#16 - JRL 7218
Russia's Berezovsky mocks Putin with face mask
By Kate Holton
LONDON, April 2 (Reuters) - Business magnate Boris Berezovsky, sought for extradition by Russia on fraud charges, left court on Wednesday wearing a mocking mask of President Vladimir Putin, the man he accuses of orchestrating a political campaign against him.
Berezovsky, who was remanded on bail to reappear on May 13, was a former member of ex-President Boris Yeltsin's inner circle. He was arrested in Britain in March after Russian officials sought his extradition on $1.9 billion fraud charges.
Alan Jones QC, representing Berezovsky, said the request for extradition was based on political motives and that his client's life would be in danger if he returned to Russia.
He appeared at Bow Street Magistrates Court alongside Yuly Dubov, a co-director and former chief executive of the LogoVAZ car company which was set up by Berezovsky in 1989. The charges focus on the sale of cars from LogoVAZ.
Berezovsky, who has been living in self-imposed exile in London, used his control of Russia's main national television network and other media to help the election campaigns of first Yeltsin in 1996 and later President Vladimir Putin in 2001.
But he later became a fierce critic of Putin, accusing him of steering Russia back to authoritarian rule, and eventually left the country.
"He lives in fear of assassination, his life would be in grave danger if he returned to Russia," Jones told the court.
"Allegations of the theft of cars is a sham," he said. "The history of this case is simple: it's politically motivated.
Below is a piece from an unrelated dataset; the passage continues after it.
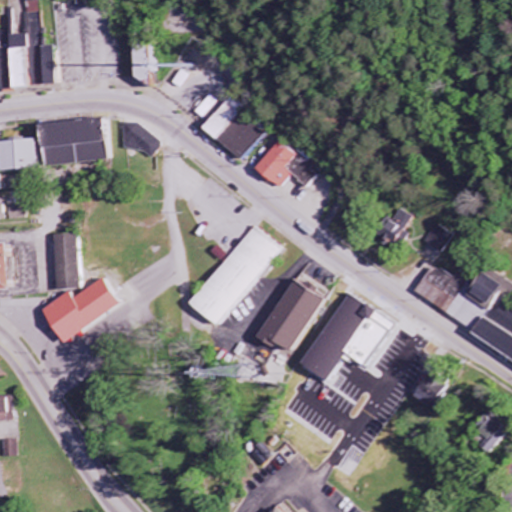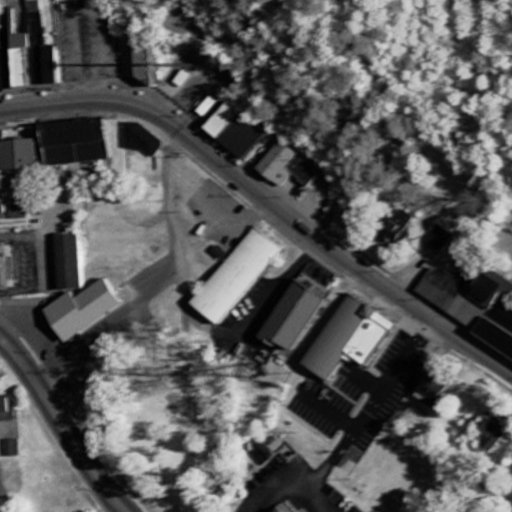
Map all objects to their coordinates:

The policy is, 'denounce Berezovsky as a criminal now, we'll find a crime later."'
Berezovsky played a key role in implementing the 1996 peace agreement which ended Russia's first war against Chechen separatists, often acting as a go-between in helping to free hostages in the volatile southern region.
In one of his more strident attacks, the 57-year-old alleged that Putin knew in advance of blasts in 1999 at an apartment block that were blamed on Chechen rebels.
Berezovsky had asked for asylum in Britain but the application was rejected on March 28, the court heard.
The five charges allege that between January 1, 1994 and December 31, 1995, both defendants defrauded the administration of the Samara region of 60 billion roubles ($1.9 billion). Samara is an industrial area and city about 500 miles (800 km) southeast of Moscow.